EXCERPT
1. Increase your income streams

You might not be covering all the commitments because you have one income source that does not allow financial flexibility. This means that you need to take up a side hustle to help you sustain yourself.

“One source of income is not enough. You can open your own business or render services in your field of expertise to multiple clients at a cost,” Matseke advises.

2. Define what financial freedom means to you

Adult peer pressure is real, so defining your financial goals will help you understand them better and know what your priorities are. You might find that you’re spending too much money on going out and buying new clothes just to impress your friends.

“Sometimes we impose other people’s definitions of financial freedom on ourselves, ending up being dissatisfied with our financial statuses. It’s important to know what financial freedom looks like to you, then you’ll be able to put a checklist together for yourself,” Mashile says.

3. Get your spending under control

Don’t live a ‘wow’ life on a ‘lol’ budget. This means that you should avoid buying unnecessary items if you know they will hinder your progress. Living beyond our means is one of the reasons why some of us find ourselves in trouble.

“Have a spending plan and draw up a budget so that you know where every cent you earn goes every month,” Mashile says.

Page images and extracted text
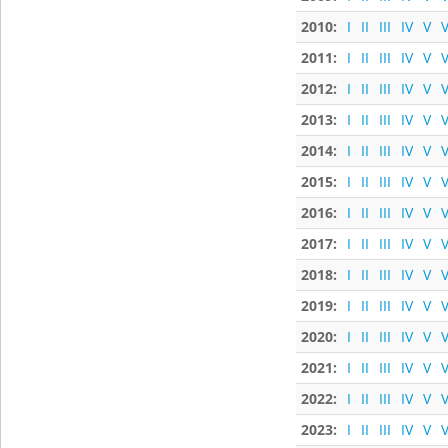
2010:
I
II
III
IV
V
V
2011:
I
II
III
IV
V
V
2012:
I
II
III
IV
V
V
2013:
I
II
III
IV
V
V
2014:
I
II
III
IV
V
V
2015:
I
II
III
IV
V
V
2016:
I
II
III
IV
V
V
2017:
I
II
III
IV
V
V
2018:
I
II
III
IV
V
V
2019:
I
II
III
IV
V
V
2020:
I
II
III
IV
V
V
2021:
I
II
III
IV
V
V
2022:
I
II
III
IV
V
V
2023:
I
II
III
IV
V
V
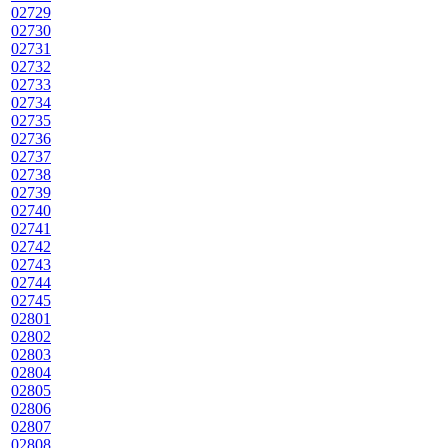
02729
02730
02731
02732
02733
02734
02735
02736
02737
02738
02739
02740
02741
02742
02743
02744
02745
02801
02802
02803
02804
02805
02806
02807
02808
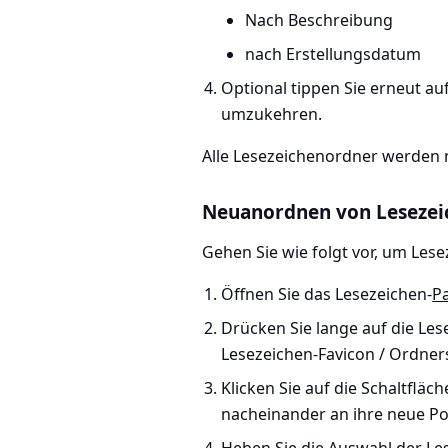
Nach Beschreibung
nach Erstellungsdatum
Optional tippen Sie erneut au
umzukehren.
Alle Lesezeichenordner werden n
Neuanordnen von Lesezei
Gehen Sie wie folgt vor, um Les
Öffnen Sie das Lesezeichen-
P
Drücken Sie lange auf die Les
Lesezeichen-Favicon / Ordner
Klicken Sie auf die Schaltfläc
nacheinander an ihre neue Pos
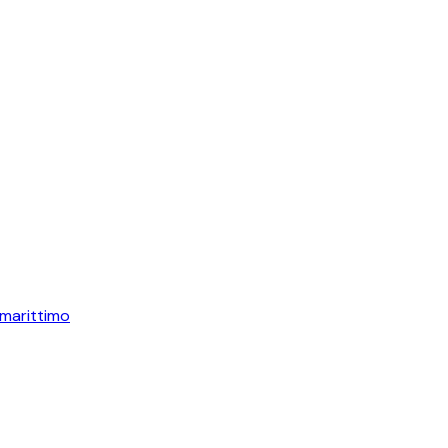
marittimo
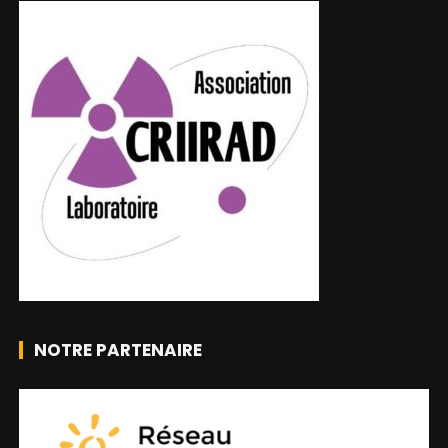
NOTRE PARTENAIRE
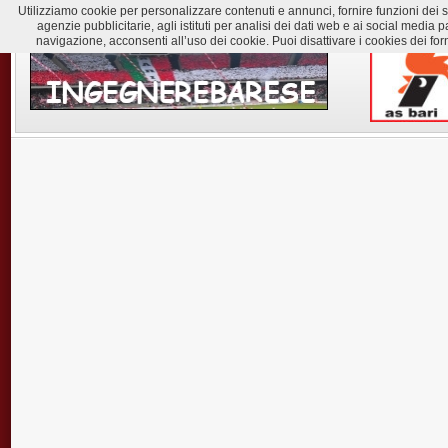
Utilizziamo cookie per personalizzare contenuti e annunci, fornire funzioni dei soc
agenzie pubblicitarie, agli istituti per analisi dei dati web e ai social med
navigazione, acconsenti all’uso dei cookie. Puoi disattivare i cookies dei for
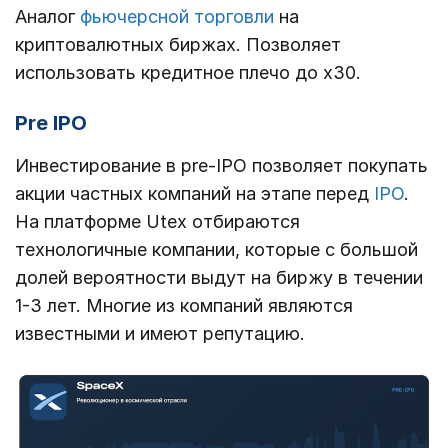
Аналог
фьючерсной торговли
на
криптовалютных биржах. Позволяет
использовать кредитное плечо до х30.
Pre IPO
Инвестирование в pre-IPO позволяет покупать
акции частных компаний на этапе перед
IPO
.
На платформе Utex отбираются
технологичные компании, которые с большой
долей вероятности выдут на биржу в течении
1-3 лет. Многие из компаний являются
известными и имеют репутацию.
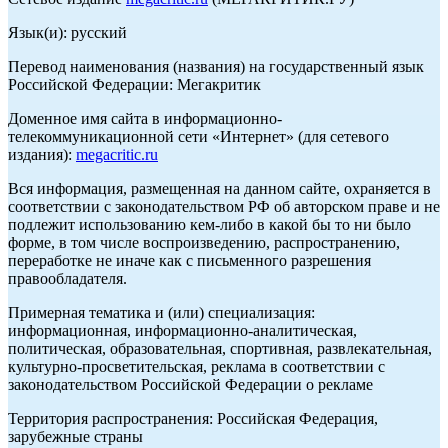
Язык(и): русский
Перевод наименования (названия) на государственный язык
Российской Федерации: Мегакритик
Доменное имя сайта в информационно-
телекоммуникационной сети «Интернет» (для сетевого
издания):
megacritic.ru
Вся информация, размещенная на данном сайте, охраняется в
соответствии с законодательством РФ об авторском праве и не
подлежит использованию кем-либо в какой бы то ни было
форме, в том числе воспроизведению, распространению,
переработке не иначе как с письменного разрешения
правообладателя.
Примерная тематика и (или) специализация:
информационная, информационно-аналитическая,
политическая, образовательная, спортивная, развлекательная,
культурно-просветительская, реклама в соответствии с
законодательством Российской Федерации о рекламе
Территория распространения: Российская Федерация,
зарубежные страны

EXERCISE SET
**1.** In the excerpt on personal finance tips, why does the advice say it is important to define financial freedom for yourself?
**2.** In the personal finance excerpt, who advises opening your own business or offering services to multiple clients?
**3.** Rewrite the paragraph in the personal finance excerpt that begins "Don’t live a ‘wow’ life" as a shorter paragraph, keeping its main facts.

ANSWERS PER TASK
**1.** People sometimes impose other people's definitions of financial freedom on themselves and end up dissatisfied with their financial status. Knowing what financial freedom looks like to you lets you put together your own checklist and understand your goals and priorities.

**2.** Matseke gives that advice.

**3.** Don’t live a ‘wow’ life on a ‘lol’ budget: avoid unnecessary purchases that would hinder your progress, because living beyond our means is one reason some of us get into trouble.